When Studio Theatre invited James Ijames to Washington to discuss a commission in the summer of 2019, he was a rising professional-actor-turned-professional-playwright who’d won a number of prestigious awards and fellowships. His show Kill Move Paradise—inspired by the killing of Tamir Rice, a 12-year-old Black boy holding a toy gun, by a White Cleveland police officer—had been staged at the National Black Theatre in Harlem to strong reviews.

As Good Bones, the play Studio hired him to write opens in D.C., Ijmaes’ comedy Fat Ham is a month into its Broadway run at the American Airlines Theatre. Performances of Fat Ham, a queerer, Blacker, less blood-soaked remix of Hamlet that earned its author the Pulitzer Prize for Drama last year, are scheduled through early August, and the play has been nominated for five Tony Awards, including Best Play. If all that wasn’t enough, Ijames (pronounced like dimes, mins the D) is also working on at least one major TV project he’s not yet at liberty to discuss.

Broadway, shmawdway. TV, shmeevee. Good Bones, the Ijames play making its world premiere in Chocolate City, is set in an unnamed American metropolis where the ever-steepening incline of 21st century capitalism has made it impossible for many working- and middle-class residents, living in the same communities their parents and grandparents did, to attain a comparable standard of living. 

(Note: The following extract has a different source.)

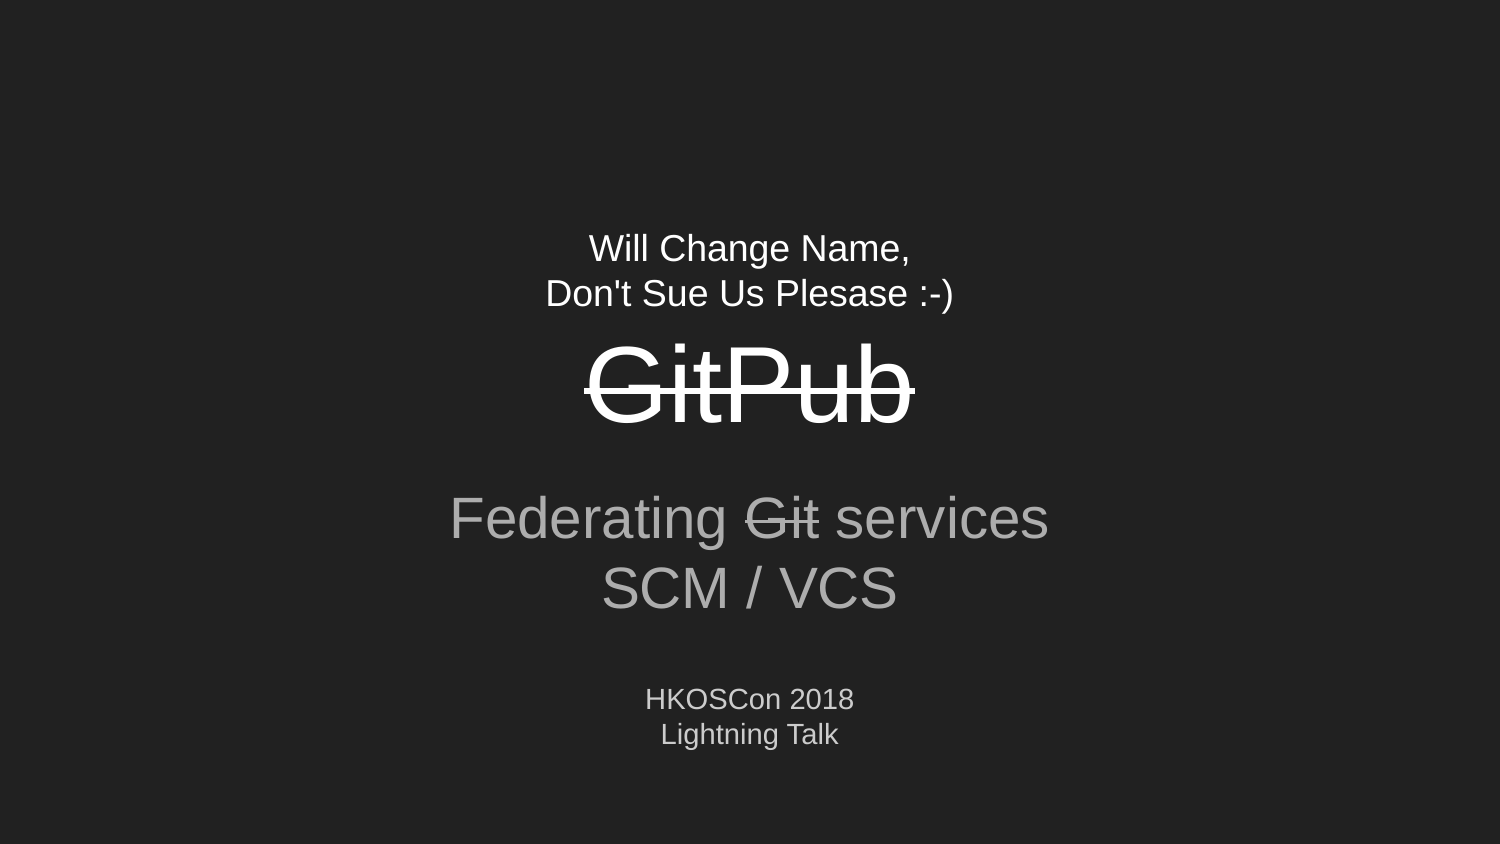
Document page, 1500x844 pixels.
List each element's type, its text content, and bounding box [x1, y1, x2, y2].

text_box HKOSCon 2018 Lightning Talk [499, 665, 1001, 777]
title Will Change Name, Don't Sue Us Plesase :-) GitPub [51, 122, 1449, 459]
subtitle Federating Git services SCM / VCS [51, 464, 1449, 595]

The play could be set in San Francisco, where the tech boom has cooled but the housing costs it drove into the stratosphere have remained. It might be Philadelphia, where the century-old home Ijames shares with his husband in the ethnically diverse Whitman neighborhood has roughly doubled in value since he bought the place in 2011. Or it could be in D.C., where the 1978 opening of the Studio Theatre helped spur a slow but steady redevelopment of the blighted 14th Street NW corridor—which sustained lasting damage in the riots following the assassination of Martin Luther King Jr. a decade earlier—into a neighborhood that now has high-end fitness studios and artisanal coffee shops. (Whole Foods didn’t arrive on P Street NW until 22 years after Studio opened.)